Email us your question! Here are some of our previous responses:
Question 1 : I was curious if you could show how to do the Example discussed on
page 54 (of the manual). It seems to me that you would need to sum up the 30 q¹s
since UDD only applies from 30 to 31, from 31 to 32, etc. Or do you treat it as
UDD all the way from 30 to 65? (Submitted by Scott Chupack)
Question 2 : What are the cdf and pdf? What is the difference between them?
I lack a statistics background, so I have a hard time distinguishing between these two.
(Submitted by Mark)
Answer 2 : Here is a partial answer to your question:
The ``cdf '' of a random variable X is the cumulative distribution function F(x). For any real number x, the cdf F(x) gives the probability that (X <= x). Note that X here is a random variable, while x is just some real number.
For example, if X is the random variable representing my future lifetime, then F(20.5) is the probability that my future lifetime will be less than or equal to 20.5 years. In other words, it is the probability that I will die in the next 20.5 years.
The ``pdf'' of a random variable is the probability distribution function, f(x).
When we are thinking of continouous random variables, I think of it as being the derivative
of the cumulative distribution function ----> f(x) = F'(x). Then for any real numbers x and y with x less than y, the
probability that X is greater than x but less than y is the integral from x to y of f(x). So if
X is the continuous random variable for my future lifetime, the probability that I will die
between 20 and 21 years from now is the integral from 20 to 21 of f(x). One other important
point: If you have a curve representing the p.d.f. of a random variable X, then F(x) is just
the area under f that is to the left of x (see page 2 of the manual).
When X is a discrete random variable, f(x) is just the probability that X = x. The definition of F(x) is the same as in the continuous case.
Question 3 : Probability Models, number 56(c) (your solutions, page 11), I did the problem a different way and came up with a different solution. Could you tell me where I went wrong? This is what I did: 50*.05 = 2.5 = expected number of vans, so lambda = 2.5. Then plug into the Poisson formula the probability of 5 vans = (e^-2.5)*(2.5^5)/5! = .0668. The answer is very close to what you have, but I don't think rounding is the difference, because I plugged both ways of doing the problem into Excel and the answers still come out as .0658 and .0668.
Answer 3 : The answer is a little bit subtle but this is a great question!

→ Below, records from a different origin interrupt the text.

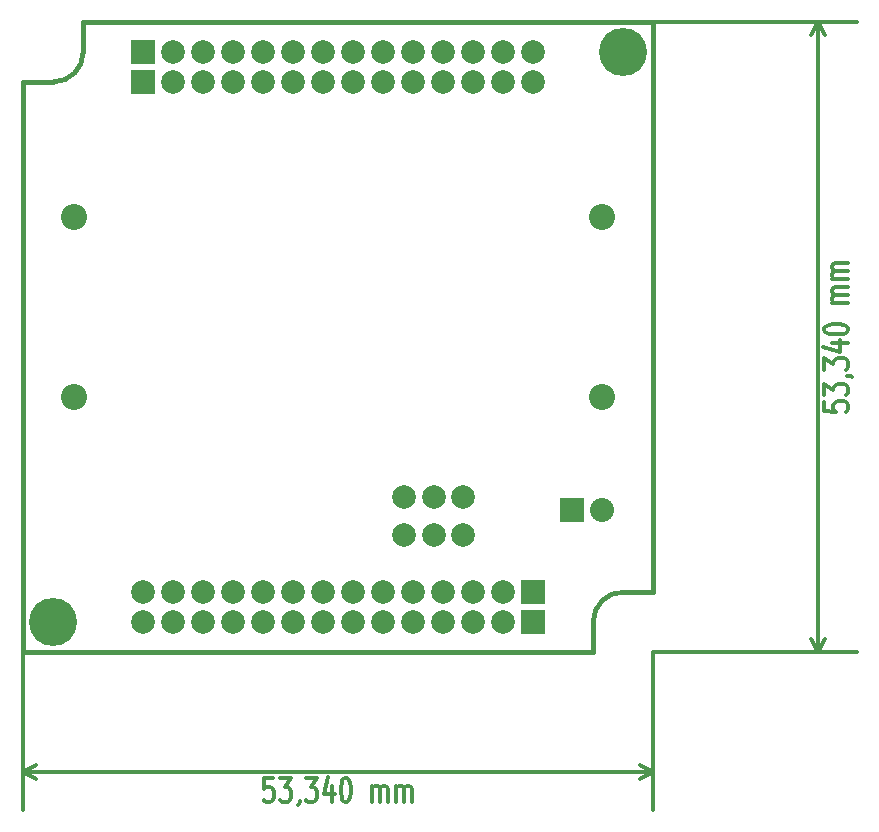
<source format=gbs>
G04 (created by PCBNEW (2013-mar-13)-testing) date Thu 27 Jun 2013 11:50:03 AM CEST*
%MOIN*%
G04 Gerber Fmt 3.4, Leading zero omitted, Abs format*
%FSLAX34Y34*%
G01*
G70*
G90*
G04 APERTURE LIST*
%ADD10C,0.005906*%
%ADD11C,0.015000*%
%ADD12C,0.012000*%
%ADD13C,0.079100*%
%ADD14C,0.086929*%
%ADD15C,0.160000*%
%ADD16R,0.080000X0.080000*%
%ADD17C,0.080000*%
%ADD18R,0.079100X0.079100*%
G04 APERTURE END LIST*
G54D10*
G54D11*
X44000Y-47500D02*
X44000Y-66500D01*
X25000Y-47500D02*
X44000Y-47500D01*
X23000Y-68500D02*
X23000Y-49500D01*
X42000Y-68500D02*
X23000Y-68500D01*
X42000Y-67500D02*
X42000Y-68500D01*
X43000Y-66500D02*
X44000Y-66500D01*
X24000Y-49500D02*
X23000Y-49500D01*
X25000Y-48500D02*
X25000Y-47500D01*
X24000Y-49500D02*
G75*
G03X25000Y-48500I0J1000D01*
G74*
G01*
X43000Y-66500D02*
G75*
G03X42000Y-67500I0J-1000D01*
G74*
G01*
G54D12*
X31328Y-72700D02*
X31042Y-72700D01*
X31014Y-73081D01*
X31042Y-73043D01*
X31099Y-73005D01*
X31242Y-73005D01*
X31299Y-73043D01*
X31328Y-73081D01*
X31357Y-73158D01*
X31357Y-73348D01*
X31328Y-73424D01*
X31299Y-73462D01*
X31242Y-73500D01*
X31099Y-73500D01*
X31042Y-73462D01*
X31014Y-73424D01*
X31557Y-72700D02*
X31928Y-72700D01*
X31728Y-73005D01*
X31814Y-73005D01*
X31871Y-73043D01*
X31899Y-73081D01*
X31928Y-73158D01*
X31928Y-73348D01*
X31899Y-73424D01*
X31871Y-73462D01*
X31814Y-73500D01*
X31642Y-73500D01*
X31585Y-73462D01*
X31557Y-73424D01*
X32214Y-73462D02*
X32214Y-73500D01*
X32185Y-73577D01*
X32157Y-73615D01*
X32414Y-72700D02*
X32785Y-72700D01*
X32585Y-73005D01*
X32671Y-73005D01*
X32728Y-73043D01*
X32757Y-73081D01*
X32785Y-73158D01*
X32785Y-73348D01*
X32757Y-73424D01*
X32728Y-73462D01*
X32671Y-73500D01*
X32500Y-73500D01*
X32442Y-73462D01*
X32414Y-73424D01*
X33300Y-72967D02*
X33300Y-73500D01*
X33157Y-72662D02*
X33014Y-73234D01*
X33385Y-73234D01*
X33728Y-72700D02*
X33785Y-72700D01*
X33842Y-72739D01*
X33871Y-72777D01*
X33900Y-72853D01*
X33928Y-73005D01*
X33928Y-73196D01*
X33900Y-73348D01*
X33871Y-73424D01*
X33842Y-73462D01*
X33785Y-73500D01*
X33728Y-73500D01*
X33671Y-73462D01*
X33642Y-73424D01*
X33614Y-73348D01*
X33585Y-73196D01*
X33585Y-73005D01*
X33614Y-72853D01*
X33642Y-72777D01*
X33671Y-72739D01*
X33728Y-72700D01*
X34642Y-73500D02*
X34642Y-72967D01*
X34642Y-73043D02*
X34671Y-73005D01*
X34728Y-72967D01*
X34814Y-72967D01*
X34871Y-73005D01*
X34900Y-73081D01*
X34900Y-73500D01*
X34900Y-73081D02*
X34928Y-73005D01*
X34985Y-72967D01*
X35071Y-72967D01*
X35128Y-73005D01*
X35157Y-73081D01*
X35157Y-73500D01*
X35442Y-73500D02*
X35442Y-72967D01*
X35442Y-73043D02*
X35471Y-73005D01*
X35528Y-72967D01*
X35614Y-72967D01*
X35671Y-73005D01*
X35700Y-73081D01*
X35700Y-73500D01*
X35700Y-73081D02*
X35728Y-73005D01*
X35785Y-72967D01*
X35871Y-72967D01*
X35928Y-73005D01*
X35957Y-73081D01*
X35957Y-73500D01*
X23000Y-72499D02*
X44000Y-72499D01*
X23000Y-68500D02*
X23000Y-73779D01*
X44000Y-68500D02*
X44000Y-73779D01*
X44000Y-72499D02*
X43557Y-72729D01*
X44000Y-72499D02*
X43557Y-72269D01*
X23000Y-72499D02*
X23443Y-72729D01*
X23000Y-72499D02*
X23443Y-72269D01*
X49701Y-60171D02*
X49701Y-60457D01*
X50082Y-60485D01*
X50044Y-60457D01*
X50006Y-60400D01*
X50006Y-60257D01*
X50044Y-60200D01*
X50082Y-60171D01*
X50159Y-60142D01*
X50349Y-60142D01*
X50425Y-60171D01*
X50463Y-60200D01*
X50501Y-60257D01*
X50501Y-60400D01*
X50463Y-60457D01*
X50425Y-60485D01*
X49701Y-59942D02*
X49701Y-59571D01*
X50006Y-59771D01*
X50006Y-59685D01*
X50044Y-59628D01*
X50082Y-59600D01*
X50159Y-59571D01*
X50349Y-59571D01*
X50425Y-59600D01*
X50463Y-59628D01*
X50501Y-59685D01*
X50501Y-59857D01*
X50463Y-59914D01*
X50425Y-59942D01*
X50463Y-59285D02*
X50501Y-59285D01*
X50578Y-59314D01*
X50616Y-59342D01*
X49701Y-59085D02*
X49701Y-58714D01*
X50006Y-58914D01*
X50006Y-58828D01*
X50044Y-58771D01*
X50082Y-58742D01*
X50159Y-58714D01*
X50349Y-58714D01*
X50425Y-58742D01*
X50463Y-58771D01*
X50501Y-58828D01*
X50501Y-59000D01*
X50463Y-59057D01*
X50425Y-59085D01*
X49968Y-58200D02*
X50501Y-58200D01*
X49663Y-58342D02*
X50235Y-58485D01*
X50235Y-58114D01*
X49701Y-57771D02*
X49701Y-57714D01*
X49740Y-57657D01*
X49778Y-57628D01*
X49854Y-57600D01*
X50006Y-57571D01*
X50197Y-57571D01*
X50349Y-57600D01*
X50425Y-57628D01*
X50463Y-57657D01*
X50501Y-57714D01*
X50501Y-57771D01*
X50463Y-57828D01*
X50425Y-57857D01*
X50349Y-57885D01*
X50197Y-57914D01*
X50006Y-57914D01*
X49854Y-57885D01*
X49778Y-57857D01*
X49740Y-57828D01*
X49701Y-57771D01*
X50501Y-56857D02*
X49968Y-56857D01*
X50044Y-56857D02*
X50006Y-56828D01*
X49968Y-56771D01*
X49968Y-56685D01*
X50006Y-56628D01*
X50082Y-56599D01*
X50501Y-56599D01*
X50082Y-56599D02*
X50006Y-56571D01*
X49968Y-56514D01*
X49968Y-56428D01*
X50006Y-56371D01*
X50082Y-56342D01*
X50501Y-56342D01*
X50501Y-56057D02*
X49968Y-56057D01*
X50044Y-56057D02*
X50006Y-56028D01*
X49968Y-55971D01*
X49968Y-55885D01*
X50006Y-55828D01*
X50082Y-55799D01*
X50501Y-55799D01*
X50082Y-55799D02*
X50006Y-55771D01*
X49968Y-55714D01*
X49968Y-55628D01*
X50006Y-55571D01*
X50082Y-55542D01*
X50501Y-55542D01*
X49500Y-68500D02*
X49500Y-47500D01*
X44000Y-68500D02*
X50780Y-68500D01*
X44000Y-47500D02*
X50780Y-47500D01*
X49500Y-47500D02*
X49730Y-47943D01*
X49500Y-47500D02*
X49270Y-47943D01*
X49500Y-68500D02*
X49730Y-68057D01*
X49500Y-68500D02*
X49270Y-68057D01*
G54D13*
X36677Y-63338D03*
X35693Y-63338D03*
X37661Y-63338D03*
X37661Y-64598D03*
X36677Y-64598D03*
X35693Y-64598D03*
G54D14*
X24701Y-60000D03*
X42299Y-60000D03*
X42299Y-54000D03*
X24701Y-54000D03*
G54D15*
X43000Y-48500D03*
X24000Y-67500D03*
G54D16*
X41300Y-63760D03*
G54D17*
X42300Y-63760D03*
G54D13*
X40000Y-49500D03*
X39000Y-49500D03*
X38000Y-49500D03*
X37000Y-49500D03*
X36000Y-49500D03*
X35000Y-49500D03*
X34000Y-49500D03*
X33000Y-49500D03*
X32000Y-49500D03*
X31000Y-49500D03*
X30000Y-49500D03*
X29000Y-49500D03*
X28000Y-49500D03*
G54D18*
X27000Y-49500D03*
X27000Y-48500D03*
G54D13*
X28000Y-48500D03*
X29000Y-48500D03*
X30000Y-48500D03*
X31000Y-48500D03*
X32000Y-48500D03*
X33000Y-48500D03*
X34000Y-48500D03*
X35000Y-48500D03*
X36000Y-48500D03*
X37000Y-48500D03*
X38000Y-48500D03*
X39000Y-48500D03*
X40000Y-48500D03*
X27000Y-66500D03*
X28000Y-66500D03*
X29000Y-66500D03*
X30000Y-66500D03*
X31000Y-66500D03*
X32000Y-66500D03*
X33000Y-66500D03*
X34000Y-66500D03*
X35000Y-66500D03*
X36000Y-66500D03*
X37000Y-66500D03*
X38000Y-66500D03*
X39000Y-66500D03*
G54D18*
X40000Y-66500D03*
X40000Y-67500D03*
G54D13*
X39000Y-67500D03*
X38000Y-67500D03*
X37000Y-67500D03*
X36000Y-67500D03*
X35000Y-67500D03*
X34000Y-67500D03*
X33000Y-67500D03*
X32000Y-67500D03*
X31000Y-67500D03*
X30000Y-67500D03*
X29000Y-67500D03*
X28000Y-67500D03*
X27000Y-67500D03*
M02*

</source>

It all depends on whether you know how many cars actually passed.
The question your formula answers is the following: ``If the number of cars passing in the next hour is a Poisson process with lambda = 50.0 and 5% of cars are vans, what is the probability exactly 5 vans pass in the next hour." Note that we don't know how many cars total will pass (it might be zero), all we know is that it is a poisson process - and so we know which formula to apply for the vans.
Once we do *know* that exactly 50 cars actually pass in an hour, it is a very different question (in fact it really doesn't matter then that it is a Poisson Process). Now we know there were 50 `events' and each of them has probability 0.05 of being a van. So it's really just a binomial probability problem, like flipping an unfair coin. Which gives rise to the solution on the website.
Here is another example that is a lot more extreme but makes the same point:
Suppose the same Poisson Process applies but half of the cars are vans and we know that exactly 1 car passed in the last hour. What is the probability that it was a van. The intuitive answer is 1/2 (and that is what the binomial formula gives), but if you try to phrase it as a Poisson process where we don't know how many will pass -- using your method, we get that the van process is Poisson with lambda = 0.5 so
Pr[1 van] = (e^-0.5)(0.5)/1! = 0.476
and you would get the same answer for the probability that that the car was not a van! (Since that is also a Poisson process with the same lambda).